Questi sono tre tesori inestimabili della storia messicana che attualmente si trovano nei musei all’estero.

Questi sono tre tesori inestimabili della storia messicana che attualmente si trovano nei musei all’estero.
Questi sono tre tesori inestimabili della storia messicana che attualmente si trovano nei musei all’estero.

Il Messico ha tentato di riportare in vita il Pechano di Montezuma, senza successo. Credito: EFE

Messico È un Paese ricco di storia e di cultura che affronta la sfida di recuperare parte del suo patrimonio culturale sparsi per il mondo, pezzi fondamentali spogliati del loro contesto originario nel corso dei secoli a causa di interessi stranieri e conflitti storici.

Dall’arte preispanica agli oggetti coloniali, si trovano ora numerosi tesori messicani conservati nei musei fuori dai suoi confini. Tra questi, capolavori come il Pennacchio di Moctezuma, noto anche come quetzalapanecáyotl, un copricapo di piume di quetzal incastonate in oro. Questo impressionante pezzo, attribuito a Montezuma II, l’ultimo sovrano azteco prima della conquista spagnola, è attualmente nel Museo di Etnologia di Vienna, in Austria. Valutato a ca. 50 milioni di dollari, Fa parte della collezione dell’imperatore Massimiliano I. Le autorità messicane hanno più volte chiesto il suo rimpatrio, anche se le autorità austriache lo sostengono Il suo trasferimento potrebbe provocare danni irreparabili a causa della fragilità della struttura.

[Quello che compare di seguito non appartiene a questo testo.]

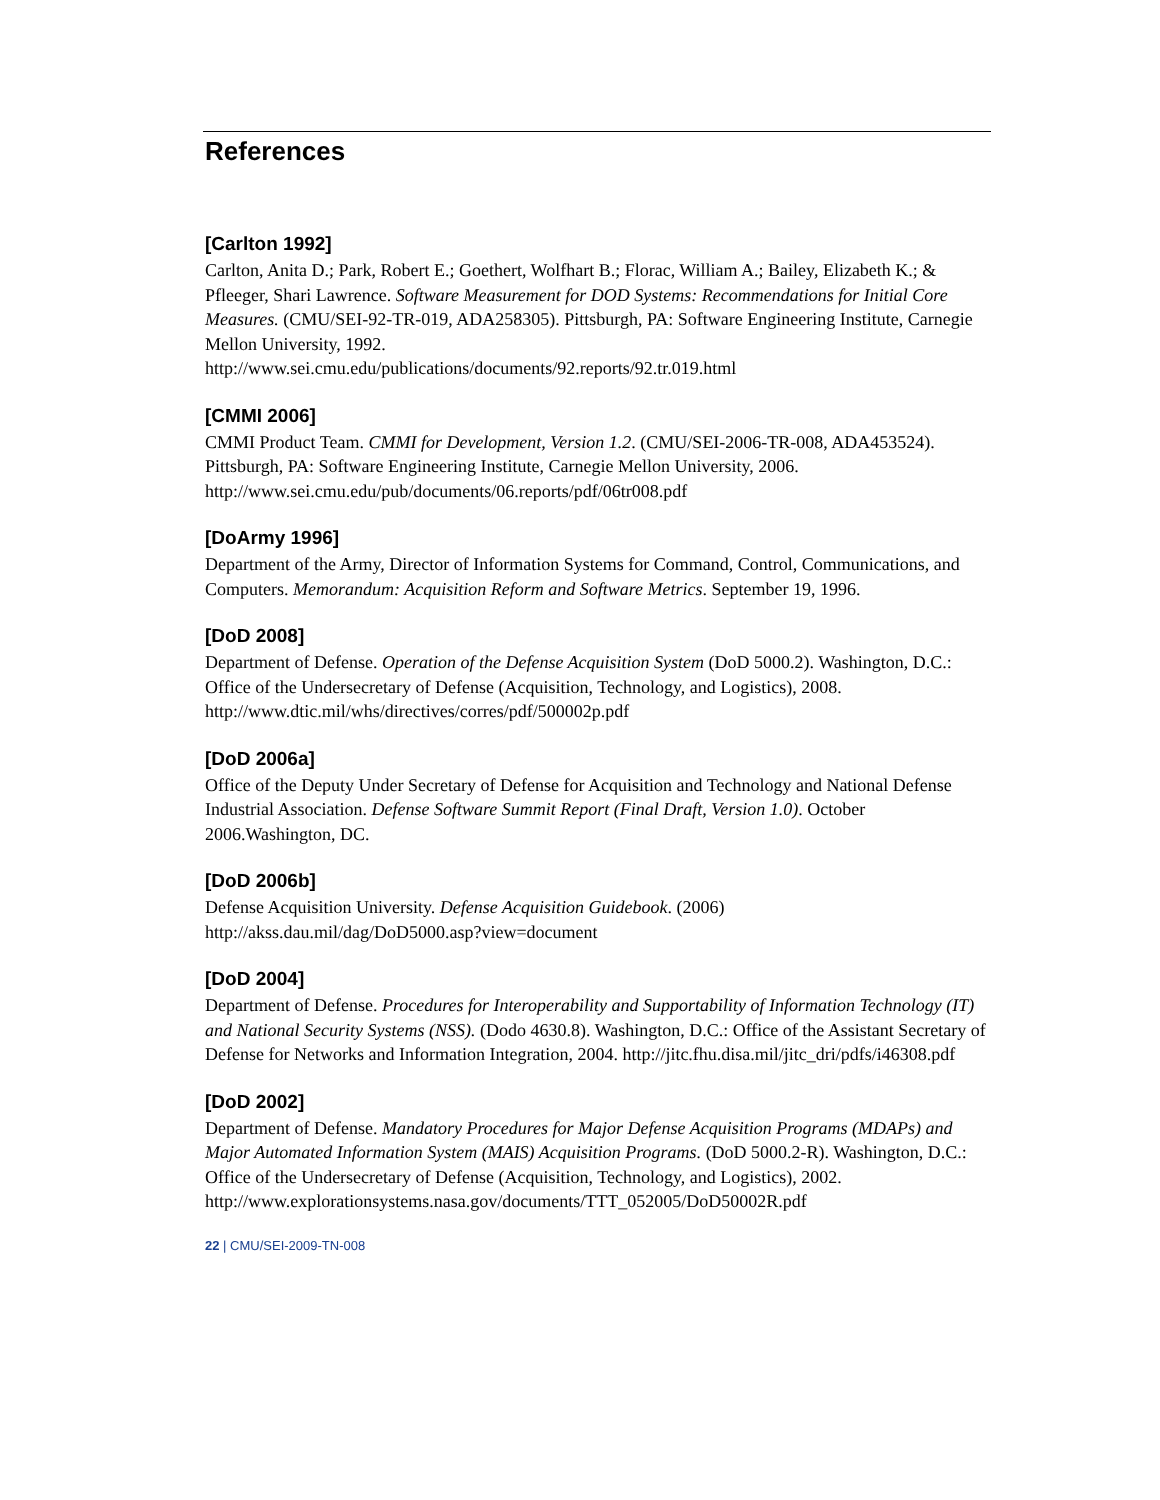References
[Carlton 1992]
Carlton, Anita D.; Park, Robert E.; Goethert, Wolfhart B.; Florac, William A.; Bailey, Elizabeth K.; & Pfleeger, Shari Lawrence. Software Measurement for DOD Systems: Recommendations for Initial Core Measures. (CMU/SEI-92-TR-019, ADA258305). Pittsburgh, PA: Software Engineering Institute, Carnegie Mellon University, 1992.
http://www.sei.cmu.edu/publications/documents/92.reports/92.tr.019.html
[CMMI 2006]
CMMI Product Team. CMMI for Development, Version 1.2. (CMU/SEI-2006-TR-008, ADA453524). Pittsburgh, PA: Software Engineering Institute, Carnegie Mellon University, 2006. http://www.sei.cmu.edu/pub/documents/06.reports/pdf/06tr008.pdf
[DoArmy 1996]
Department of the Army, Director of Information Systems for Command, Control, Communications, and Computers. Memorandum: Acquisition Reform and Software Metrics. September 19, 1996.
[DoD 2008]
Department of Defense. Operation of the Defense Acquisition System (DoD 5000.2). Washington, D.C.: Office of the Undersecretary of Defense (Acquisition, Technology, and Logistics), 2008. http://www.dtic.mil/whs/directives/corres/pdf/500002p.pdf
[DoD 2006a]
Office of the Deputy Under Secretary of Defense for Acquisition and Technology and National Defense Industrial Association. Defense Software Summit Report (Final Draft, Version 1.0). October 2006.Washington, DC.
[DoD 2006b]
Defense Acquisition University. Defense Acquisition Guidebook. (2006)
http://akss.dau.mil/dag/DoD5000.asp?view=document
[DoD 2004]
Department of Defense. Procedures for Interoperability and Supportability of Information Technology (IT) and National Security Systems (NSS). (Dodo 4630.8). Washington, D.C.: Office of the Assistant Secretary of Defense for Networks and Information Integration, 2004. http://jitc.fhu.disa.mil/jitc_dri/pdfs/i46308.pdf
[DoD 2002]
Department of Defense. Mandatory Procedures for Major Defense Acquisition Programs (MDAPs) and Major Automated Information System (MAIS) Acquisition Programs. (DoD 5000.2-R). Washington, D.C.: Office of the Undersecretary of Defense (Acquisition, Technology, and Logistics), 2002.
http://www.explorationsystems.nasa.gov/documents/TTT_052005/DoD50002R.pdf
22 | CMU/SEI-2009-TN-008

Un altro gioiello culturale, il Maschera di Quetzalcoatlha trovato la sua casa nel British Museum, Londra. Di cui è fatto questo pezzo mesoamericano giadeite e decorata con mosaici di turchese e conchiglie, rappresentanti due serpenti intrecciati che formano gli occhi e il naso del dio Quetzalcoatl. Inoltre il museo ospita anche il Maschera Tezcatlipoca, un altro capolavoro dell’arte azteca.

Il Nican Mopohuaun manoscritto del XVI secolo che racconta le apparizioni del Vergine di Guadalupe a Juan Diego nel 1531, È una testimonianza inestimabile della fusione culturale tra le religioni indigene e cattoliche in Messico. Questo documento storico è conservato nel Biblioteca pubblica di New York. Il suo arrivo negli Stati Uniti risale al 1880, quando una collezione sul Messico fu acquistata all’asta London di James Lenox comprendeva la biblioteca personale del messicano José Fernando Ramírez.

Maschera di Quetzalcóatl al British Museum (Foto: Screenshot / Google Arts & Culture Street View)

La dispersione di questi tesori culturali rappresenta non solo una perdita tangibile per il Messico, ma anche una sfida continua in termini di conservazione e narrazione storica. Nel corso degli anni, diverse circostanze, comprese guerre, saccheggi coloniali e acquisizioni private, hanno contribuito a questa diffusione globale. Per il Messico la lotta per il rimpatrio di questi oggetti va oltre il possesso materiale; implica il ripristino dell’integrità culturale e la connessione con un passato ancestrale condiviso.

Il dibattito sull’ Il rimpatrio è complesso ed è caratterizzato da considerazioni legali, tecniche ed etiche. Le discussioni sulla conservazione adeguata nel suo contesto originale rispetto ai rischi del trasporto e dell’esposizione sono al centro del conflitto. Tuttavia, il riconoscimento internazionale dell’importanza di questi tesori culturali ha generato iniziative di collaborazione tra nazioni e musei per facilitare prestiti a lungo termine e programmi di scambio culturale che consentano un accesso controllato e rispettoso a questi pezzi storici.